George Argles came from a background with a mixture of privilege and service. His family owned land in the Lake District and Northamptonshire, and his father had left an estate of £99,000, with George being one of the principal beneficiaries. His grandfather George Davys had lived at Kensington Palace as personal tutor to the young Princess Victoria, before he became Bishop of Peterborough. George Argles went to Harrow and graduated from Balliol College, Oxford.

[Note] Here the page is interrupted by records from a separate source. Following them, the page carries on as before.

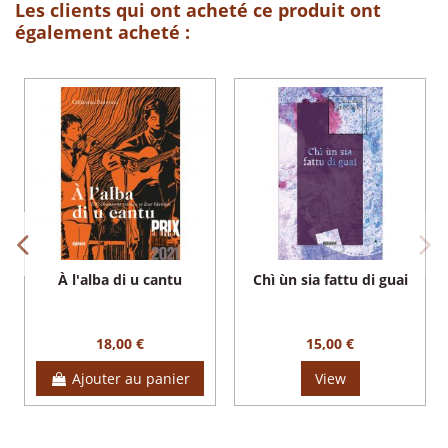
Les clients qui ont acheté ce produit ont
également acheté :
À l'alba di u cantu
Chì ùn sia fattu di guai
18,00 €
15,00 €
Ajouter au panier
View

The new church (pictured here in 1880) was funded mostly by donations, with a small amount coming from church grants, and cost around £3,800. The tradespeople were mostly local: William Biscomb, a builder from Peckitt St was responsible for the beautiful red brickwork, and William Rookledge, a master joiner from Stonegate, worked on the joinery (he also did some work in the Minster). The foundation stone was laid on 16 October 1872.
The same year. George moved into a newly built rectory, off Bishopthorpe Road, on the site of Rectory Gardens today.
He had seen the need for a local school, and raised the money to build Cherry St School, drawing upon voluntary contributions, grants and a substantial amount from his own pocket. The school had opened in 1872, and from 1874 onwards parish activities centred around the church building and the Cherry St schoolrooms. By 1873, there was a parish temperance society, which aimed to eliminate alcohol consumption, holding musical (dry) entertainments at least twice a year. There were many reports of these entertainments in the local press, giving the impression of entertaining and accomplished musical events. His temperance campaigns delayed the opening of public houses in South Bank until the 1930s.
George campaigned for affordable homes to be put up in the city after the parish lost 50-60 small houses when Skeldergate Bridge was built. Reflecting modern concerns, he wrote to the press in 1881, to criticize the fact that the newly built housing was unaffordable for many people. He eventually retired from St Clement's in the summer of 1919, after over 48 years in York. At his retirement presentation he revealed that his own motto was to 'get it done and let them howl'. But his retirement was short; in November 1919, he fell in York Minster and fractured his leg above the knee. He died in February 2020, aged 78.